- [THE PROBLEM]: Render every line of the listing below as a JSON list of strings, one string per line, skipping blank lines and leaving out the pictures.

____

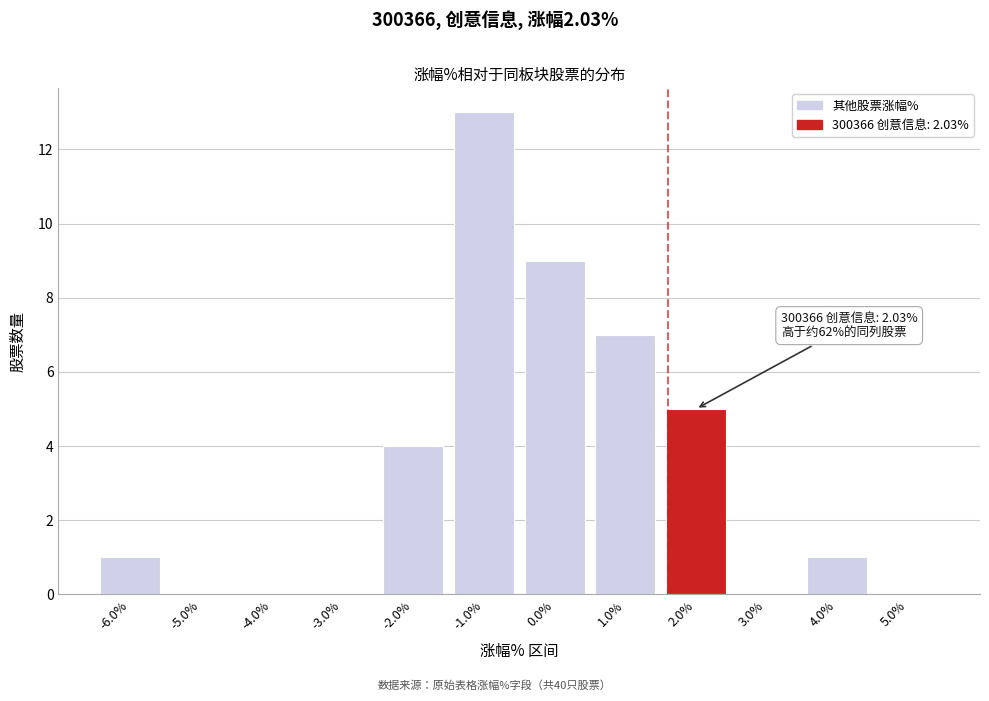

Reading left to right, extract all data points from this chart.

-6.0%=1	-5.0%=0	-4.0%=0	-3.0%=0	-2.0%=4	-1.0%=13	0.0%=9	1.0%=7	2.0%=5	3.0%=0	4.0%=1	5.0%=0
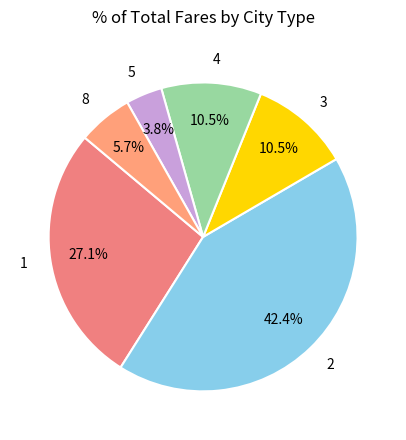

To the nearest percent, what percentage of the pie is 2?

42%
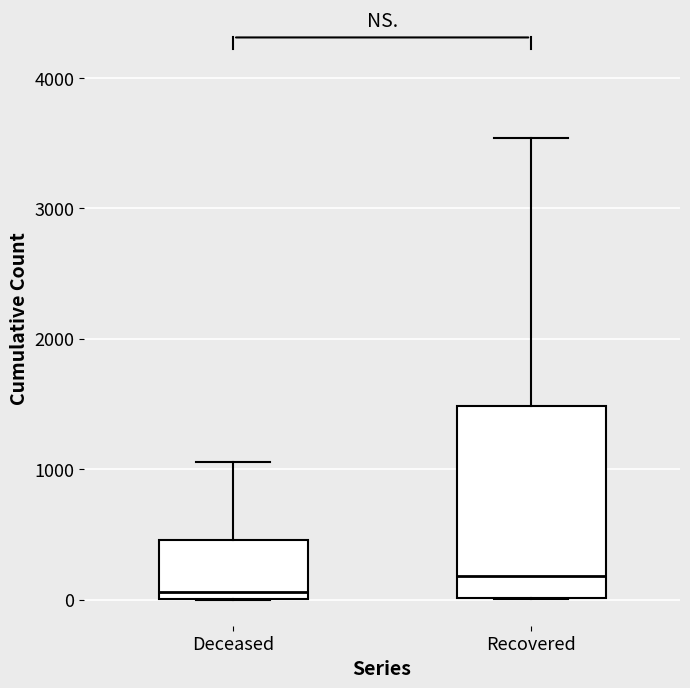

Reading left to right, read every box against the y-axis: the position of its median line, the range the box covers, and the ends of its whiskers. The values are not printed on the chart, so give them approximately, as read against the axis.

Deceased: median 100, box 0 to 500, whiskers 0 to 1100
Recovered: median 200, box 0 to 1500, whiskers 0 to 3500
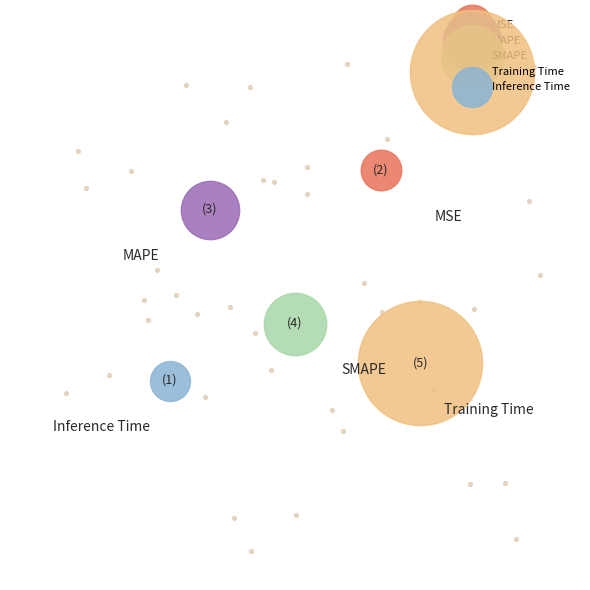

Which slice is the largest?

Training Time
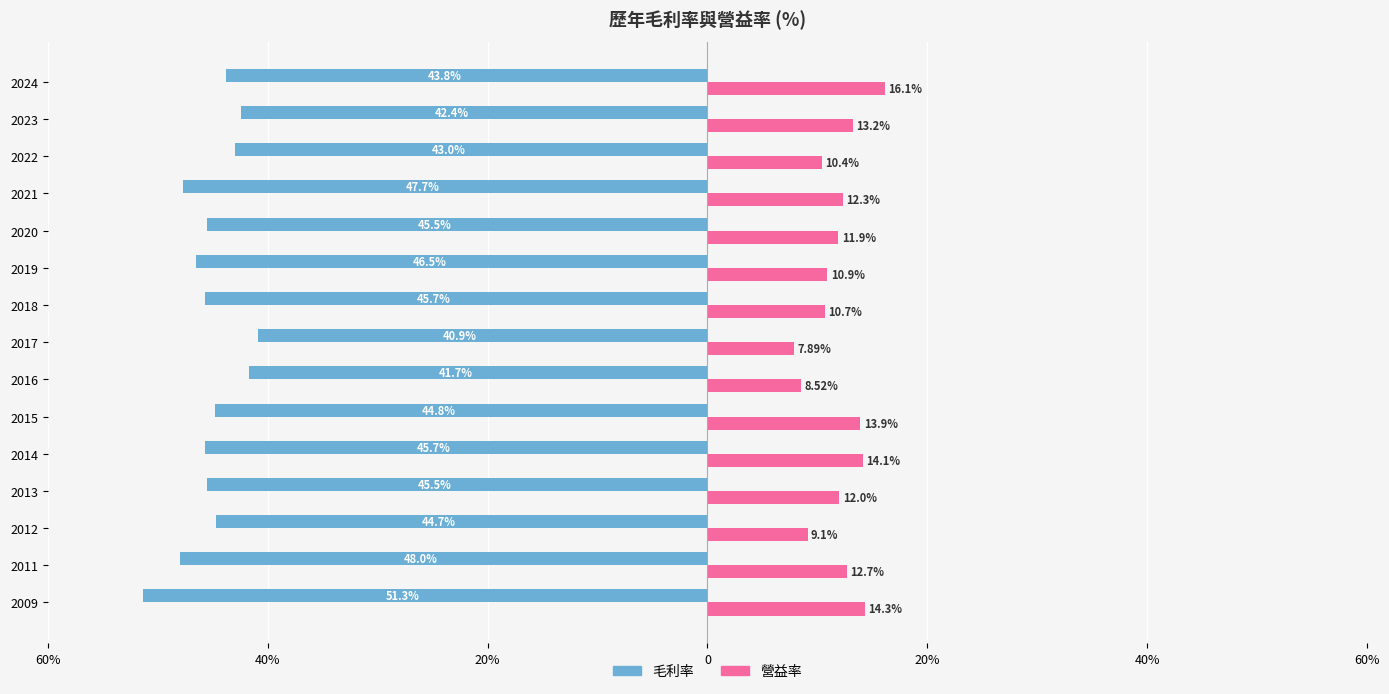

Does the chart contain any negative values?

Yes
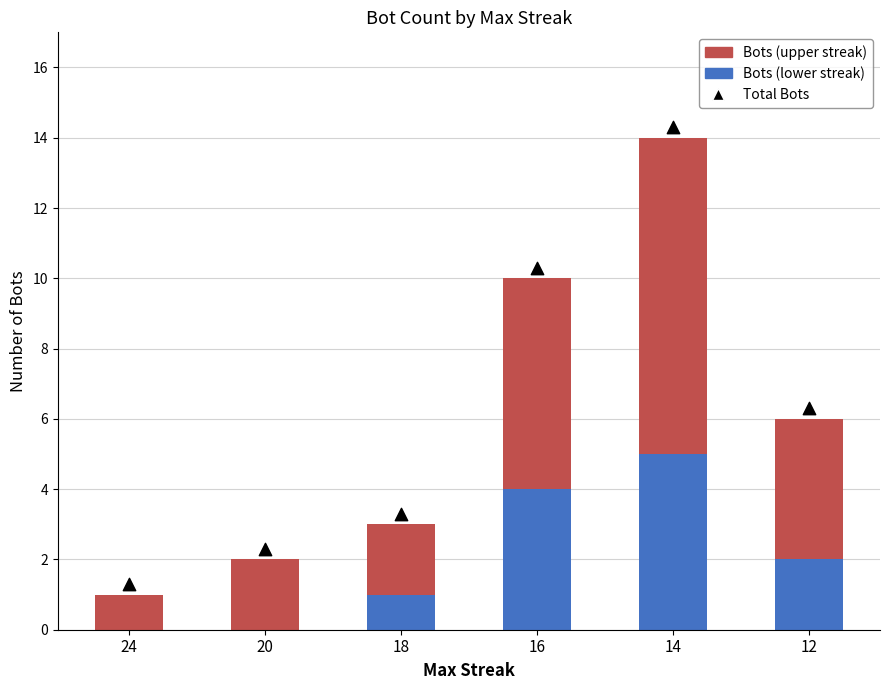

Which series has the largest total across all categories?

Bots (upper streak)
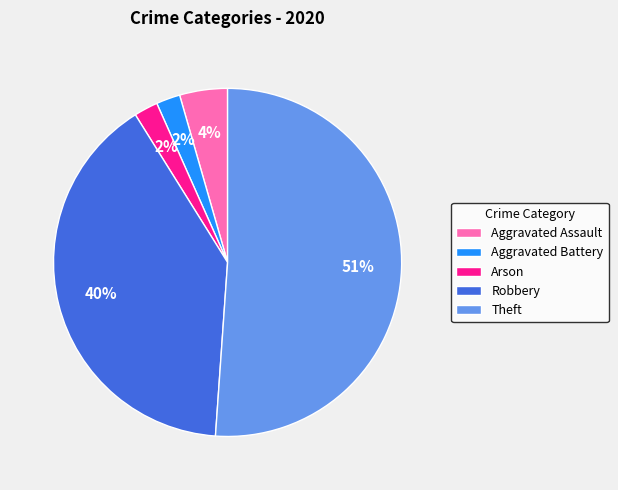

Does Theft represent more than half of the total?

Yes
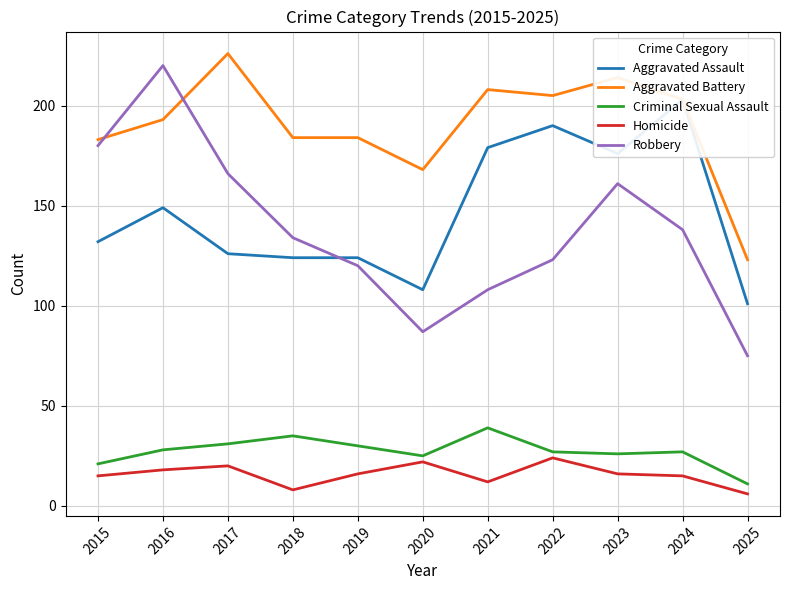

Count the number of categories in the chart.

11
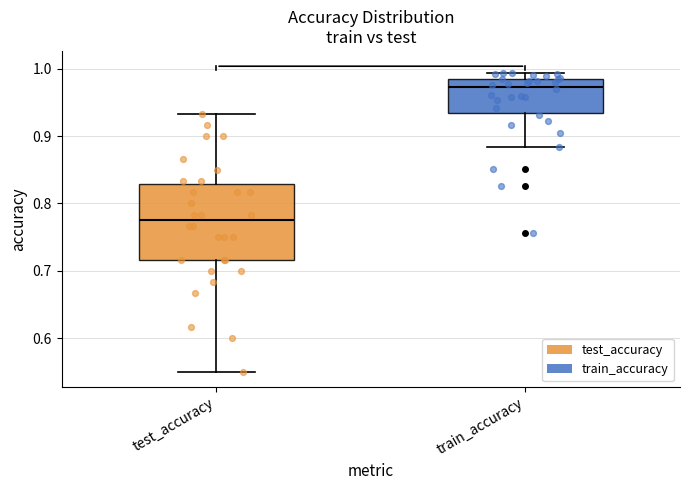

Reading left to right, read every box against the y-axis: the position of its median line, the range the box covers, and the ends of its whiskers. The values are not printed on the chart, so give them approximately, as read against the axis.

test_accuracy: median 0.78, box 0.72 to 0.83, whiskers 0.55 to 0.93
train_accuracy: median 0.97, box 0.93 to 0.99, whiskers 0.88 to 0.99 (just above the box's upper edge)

____

- [TASK RESPONSE]:
[
  "Reading left to right, extract all data points from this chart.",
  "-6.0%=1\t-5.0%=0\t-4.0%=0\t-3.0%=0\t-2.0%=4\t-1.0%=13\t0.0%=9\t1.0%=7\t2.0%=5\t3.0%=0\t4.0%=1\t5.0%=0",
  "To the nearest percent, what percentage of the pie is 2?",
  "42%",
  "Reading left to right, read every box against the y-axis: the position of its median line, the range the box covers, and the ends of its whiskers. The values are not printed on the chart, so give them approximately, as read against the axis.",
  "Deceased: median 100, box 0 to 500, whiskers 0 to 1100",
  "Recovered: median 200, box 0 to 1500, whiskers 0 to 3500",
  "Which slice is the largest?",
  "Training Time",
  "Does the chart contain any negative values?",
  "Yes",
  "Which series has the largest total across all categories?",
  "Bots (upper streak)",
  "Does Theft represent more than half of the total?",
  "Yes",
  "Count the number of categories in the chart.",
  "11",
  "Reading left to right, read every box against the y-axis: the position of its median line, the range the box covers, and the ends of its whiskers. The values are not printed on the chart, so give them approximately, as read against the axis.",
  "test_accuracy: median 0.78, box 0.72 to 0.83, whiskers 0.55 to 0.93",
  "train_accuracy: median 0.97, box 0.93 to 0.99, whiskers 0.88 to 0.99 (just above the box's upper edge)"
]